## How to complete this task:
Extract the lines of the records from the very first line up to and including the line containing "του Τουρισμού και", and reproduce them word for word.

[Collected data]
───

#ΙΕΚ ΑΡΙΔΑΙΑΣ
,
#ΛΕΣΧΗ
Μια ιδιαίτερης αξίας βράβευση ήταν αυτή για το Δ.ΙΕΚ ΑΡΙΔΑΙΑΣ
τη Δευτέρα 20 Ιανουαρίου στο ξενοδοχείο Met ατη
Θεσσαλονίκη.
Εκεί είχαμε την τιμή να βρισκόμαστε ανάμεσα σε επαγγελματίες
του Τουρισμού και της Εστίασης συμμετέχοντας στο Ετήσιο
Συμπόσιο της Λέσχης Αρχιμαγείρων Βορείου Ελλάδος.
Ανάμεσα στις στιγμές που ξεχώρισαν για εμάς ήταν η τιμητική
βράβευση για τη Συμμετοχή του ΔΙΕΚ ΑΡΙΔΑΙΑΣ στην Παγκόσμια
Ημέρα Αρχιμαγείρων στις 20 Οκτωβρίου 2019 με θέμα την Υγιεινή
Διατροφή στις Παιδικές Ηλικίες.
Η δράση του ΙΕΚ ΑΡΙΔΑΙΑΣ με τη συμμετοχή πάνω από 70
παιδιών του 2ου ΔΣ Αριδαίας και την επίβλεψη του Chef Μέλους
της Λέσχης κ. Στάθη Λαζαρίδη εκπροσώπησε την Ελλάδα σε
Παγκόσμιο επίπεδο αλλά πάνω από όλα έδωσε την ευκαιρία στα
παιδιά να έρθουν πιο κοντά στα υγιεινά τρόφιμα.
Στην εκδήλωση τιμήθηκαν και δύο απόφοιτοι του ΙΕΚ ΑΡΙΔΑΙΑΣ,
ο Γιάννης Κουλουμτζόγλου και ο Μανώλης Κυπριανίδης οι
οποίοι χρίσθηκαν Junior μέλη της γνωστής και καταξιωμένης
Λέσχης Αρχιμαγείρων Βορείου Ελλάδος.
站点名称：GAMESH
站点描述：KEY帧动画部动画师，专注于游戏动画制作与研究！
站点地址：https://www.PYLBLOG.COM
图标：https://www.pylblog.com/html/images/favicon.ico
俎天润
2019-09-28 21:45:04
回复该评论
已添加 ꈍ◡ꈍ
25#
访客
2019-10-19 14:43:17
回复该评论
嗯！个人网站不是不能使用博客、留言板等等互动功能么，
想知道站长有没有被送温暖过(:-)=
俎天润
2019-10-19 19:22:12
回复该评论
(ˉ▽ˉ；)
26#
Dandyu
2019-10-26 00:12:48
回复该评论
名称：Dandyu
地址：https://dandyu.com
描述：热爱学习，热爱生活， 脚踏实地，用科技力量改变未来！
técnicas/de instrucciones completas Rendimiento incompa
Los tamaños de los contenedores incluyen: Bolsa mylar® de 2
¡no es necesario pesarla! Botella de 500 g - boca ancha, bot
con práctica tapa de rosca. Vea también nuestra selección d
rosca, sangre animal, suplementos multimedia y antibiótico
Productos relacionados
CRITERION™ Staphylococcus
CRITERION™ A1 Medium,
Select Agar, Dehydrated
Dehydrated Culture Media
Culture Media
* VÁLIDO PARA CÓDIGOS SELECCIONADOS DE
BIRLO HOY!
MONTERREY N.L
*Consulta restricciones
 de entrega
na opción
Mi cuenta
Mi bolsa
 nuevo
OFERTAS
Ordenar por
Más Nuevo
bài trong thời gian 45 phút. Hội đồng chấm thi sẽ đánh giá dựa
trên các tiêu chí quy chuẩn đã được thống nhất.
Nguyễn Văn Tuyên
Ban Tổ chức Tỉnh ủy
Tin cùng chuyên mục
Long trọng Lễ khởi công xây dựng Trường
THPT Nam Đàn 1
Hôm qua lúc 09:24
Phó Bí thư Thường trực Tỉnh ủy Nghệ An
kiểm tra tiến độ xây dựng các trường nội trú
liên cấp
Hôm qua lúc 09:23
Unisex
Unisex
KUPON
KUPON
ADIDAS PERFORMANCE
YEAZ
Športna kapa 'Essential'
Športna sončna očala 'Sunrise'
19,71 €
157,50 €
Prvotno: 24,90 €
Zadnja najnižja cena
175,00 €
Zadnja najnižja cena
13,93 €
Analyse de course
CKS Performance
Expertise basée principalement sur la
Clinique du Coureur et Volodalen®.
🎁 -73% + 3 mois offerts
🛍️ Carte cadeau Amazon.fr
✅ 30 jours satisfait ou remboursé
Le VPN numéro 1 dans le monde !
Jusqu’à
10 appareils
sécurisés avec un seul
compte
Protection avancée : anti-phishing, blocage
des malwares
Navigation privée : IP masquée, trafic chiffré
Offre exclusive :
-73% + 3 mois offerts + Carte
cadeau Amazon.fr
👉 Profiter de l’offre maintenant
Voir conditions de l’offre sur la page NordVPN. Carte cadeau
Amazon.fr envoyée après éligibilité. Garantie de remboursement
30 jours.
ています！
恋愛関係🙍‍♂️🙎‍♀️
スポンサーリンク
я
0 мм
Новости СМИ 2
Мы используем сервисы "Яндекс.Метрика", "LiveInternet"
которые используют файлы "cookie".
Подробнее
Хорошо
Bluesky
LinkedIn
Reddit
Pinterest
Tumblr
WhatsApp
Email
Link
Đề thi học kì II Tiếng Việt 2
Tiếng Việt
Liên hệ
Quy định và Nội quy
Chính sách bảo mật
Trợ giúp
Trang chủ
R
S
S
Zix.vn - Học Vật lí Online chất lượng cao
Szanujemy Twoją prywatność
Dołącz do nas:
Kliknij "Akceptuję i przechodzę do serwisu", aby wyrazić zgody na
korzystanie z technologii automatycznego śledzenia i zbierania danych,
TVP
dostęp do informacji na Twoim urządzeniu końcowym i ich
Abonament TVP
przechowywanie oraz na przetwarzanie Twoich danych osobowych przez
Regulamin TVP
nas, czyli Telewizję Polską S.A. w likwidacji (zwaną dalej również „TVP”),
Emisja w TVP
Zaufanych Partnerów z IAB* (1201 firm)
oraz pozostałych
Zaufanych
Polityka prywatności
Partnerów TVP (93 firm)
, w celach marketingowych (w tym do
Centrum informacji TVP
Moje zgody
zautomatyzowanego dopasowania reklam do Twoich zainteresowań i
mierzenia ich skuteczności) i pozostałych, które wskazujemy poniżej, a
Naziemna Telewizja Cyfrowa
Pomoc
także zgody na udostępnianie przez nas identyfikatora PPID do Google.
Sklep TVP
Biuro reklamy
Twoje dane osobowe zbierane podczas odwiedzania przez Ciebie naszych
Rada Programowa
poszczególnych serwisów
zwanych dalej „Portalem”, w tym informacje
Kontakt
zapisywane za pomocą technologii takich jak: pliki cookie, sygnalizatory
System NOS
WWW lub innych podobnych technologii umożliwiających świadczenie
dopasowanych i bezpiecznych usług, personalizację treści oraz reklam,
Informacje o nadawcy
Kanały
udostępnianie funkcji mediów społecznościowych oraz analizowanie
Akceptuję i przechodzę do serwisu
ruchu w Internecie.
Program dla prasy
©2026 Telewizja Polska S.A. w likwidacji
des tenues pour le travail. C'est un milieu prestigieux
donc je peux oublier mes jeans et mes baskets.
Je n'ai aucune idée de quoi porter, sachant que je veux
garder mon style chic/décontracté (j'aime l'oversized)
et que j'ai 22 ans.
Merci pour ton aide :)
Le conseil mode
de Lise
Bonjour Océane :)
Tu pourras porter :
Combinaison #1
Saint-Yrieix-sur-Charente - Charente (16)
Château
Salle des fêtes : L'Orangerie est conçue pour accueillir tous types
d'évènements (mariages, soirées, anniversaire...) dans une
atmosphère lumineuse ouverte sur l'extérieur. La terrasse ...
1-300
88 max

───

## Solution to this problem:
#ΙΕΚ ΑΡΙΔΑΙΑΣ
,
#ΛΕΣΧΗ
Μια ιδιαίτερης αξίας βράβευση ήταν αυτή για το Δ.ΙΕΚ ΑΡΙΔΑΙΑΣ
τη Δευτέρα 20 Ιανουαρίου στο ξενοδοχείο Met ατη
Θεσσαλονίκη.
Εκεί είχαμε την τιμή να βρισκόμαστε ανάμεσα σε επαγγελματίες
του Τουρισμού και της Εστίασης συμμετέχοντας στο Ετήσιο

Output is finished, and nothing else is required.